Effect of alpha interferon (IFN-alpha) on 2'-5' oligoadenylate synthetase activity in peripheral blood mononuclear cells of patients with chronic hepatitis C: relationship to the antiviral effect of IFN-alpha.

Alpha interferon (IFN-alpha) is, to date, the only treatment with proven efficacy in patients with chronic hepatitis C. However, less than 15% of the patients have a sustained response to IFN-alpha. Interferon acts through the induction of various cellular enzymes. Among them, the 2'-5' oligoadenylate synthetase (2-5OAS) is (at least in part) responsible for a direct antiviral effect of IFN-alpha. The aim of this study was to determine whether basal and IFN-alpha-induced in vivo and in vitro 2-5OAS activities measured in peripheral blood mononuclear cells predict biochemical and virological responses to IFN-alpha in patients with chronic hepatitis C. 2-5OAS activity in peripheral blood mononuclear cells and the antiviral effect of IFN-alpha were studied in 36 patients with chronic hepatitis C (27 men and 9 women; mean age, 44.7 years).

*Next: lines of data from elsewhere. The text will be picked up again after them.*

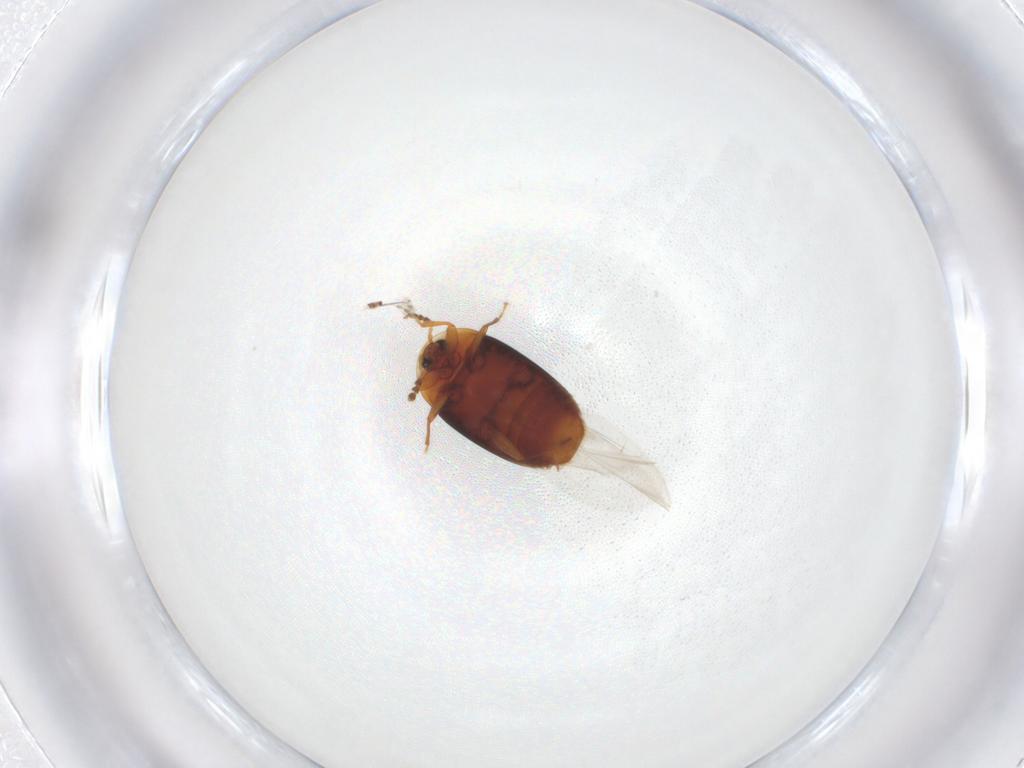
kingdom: Animalia
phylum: Arthropoda
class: Insecta
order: Coleoptera
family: Corylophidae
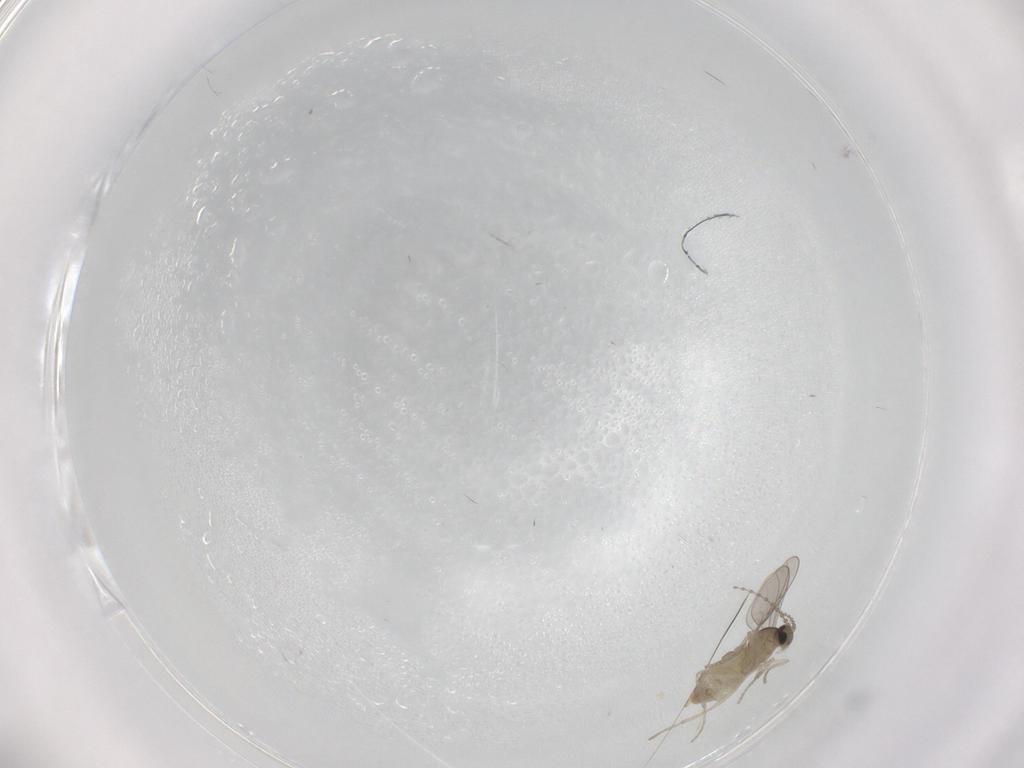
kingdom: Animalia
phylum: Arthropoda
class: Insecta
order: Diptera
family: Cecidomyiidae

Basal in vivo 2-5OAS activity (mean +/- standard error of the mean) was 4.41 +/- 0.69 nmol/10(6) cells. It was significantly induced at month 3 of IFN-alpha therapy (18.07 +/- 2.74 nmol/10(6) cells; P = 0.0001). No significant differences were found in basal in vivo 2-5OAS activities, in IFN-alpha-induced/basal in vitro 2-5OAS activity ratios, in IFN-alpha-induced in vivo 2-5OAS activities, and in IFN-alpha-induced/basal in vivo 2-5OAS activity ratios between the patients with and without a biochemical response (normal alanine aminotransferase activity in serum) or a virological response (normal alanine aminotransferase activity in serum and negative hepatitis C virus RNA detection) at any step of the study. At month 3 of therapy, p69, which is considered to be the active isoform of 2-5OAS, was induced, as demonstrated by Western blot (immunoblot) analysis in 50% of the patients, and induction of the p100 isoform was observed in 70% of the patients. No significant relationship with the response to IFN-alpha therapy was observed. Our results suggest that a deficiency of the IFN-alpha-dependent 2-5OAS system, which could be genetically determined, is unlikely to be responsible for the failure to achieve biochemical and virological responses to IFN-alpha therapy in patients with chronic hepatitis C.